Recopiez les lignes situées entre celle qui contient "right shoulder: (224, 313, -20)" et celle qui contient "right ankle: (155, 328, 27)", incluses, en substituant "foot" à "ankle" et sans rien modifier d'autre.

■ ■ ■

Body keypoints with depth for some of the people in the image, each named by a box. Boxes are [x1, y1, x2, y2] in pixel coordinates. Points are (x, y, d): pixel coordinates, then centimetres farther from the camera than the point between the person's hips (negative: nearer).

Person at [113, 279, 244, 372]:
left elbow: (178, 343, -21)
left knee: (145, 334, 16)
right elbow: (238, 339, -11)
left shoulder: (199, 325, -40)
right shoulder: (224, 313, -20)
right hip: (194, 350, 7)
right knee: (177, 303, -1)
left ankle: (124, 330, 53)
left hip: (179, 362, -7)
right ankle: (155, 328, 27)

■ ■ ■

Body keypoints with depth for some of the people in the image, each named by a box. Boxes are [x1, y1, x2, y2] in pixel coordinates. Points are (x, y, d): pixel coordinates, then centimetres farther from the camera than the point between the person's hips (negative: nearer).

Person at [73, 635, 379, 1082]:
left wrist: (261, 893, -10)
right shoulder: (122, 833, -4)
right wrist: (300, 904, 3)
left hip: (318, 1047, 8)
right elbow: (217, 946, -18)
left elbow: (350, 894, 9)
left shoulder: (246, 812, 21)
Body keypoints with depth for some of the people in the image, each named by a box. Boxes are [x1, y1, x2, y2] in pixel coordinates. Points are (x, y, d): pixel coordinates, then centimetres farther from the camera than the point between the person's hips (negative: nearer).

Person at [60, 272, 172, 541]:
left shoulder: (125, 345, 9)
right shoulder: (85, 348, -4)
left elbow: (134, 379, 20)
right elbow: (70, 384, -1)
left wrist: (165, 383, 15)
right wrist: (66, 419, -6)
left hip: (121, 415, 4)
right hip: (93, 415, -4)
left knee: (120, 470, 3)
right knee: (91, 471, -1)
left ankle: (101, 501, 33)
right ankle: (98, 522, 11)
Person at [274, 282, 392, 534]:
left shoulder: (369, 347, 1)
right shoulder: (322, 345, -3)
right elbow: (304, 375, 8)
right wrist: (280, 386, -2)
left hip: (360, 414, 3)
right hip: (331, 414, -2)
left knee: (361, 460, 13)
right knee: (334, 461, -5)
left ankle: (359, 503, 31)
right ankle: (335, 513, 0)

■ ■ ■

* [VOTRE RÉPONSE]
right shoulder: (224, 313, -20)
right hip: (194, 350, 7)
right knee: (177, 303, -1)
left foot: (124, 330, 53)
left hip: (179, 362, -7)
right foot: (155, 328, 27)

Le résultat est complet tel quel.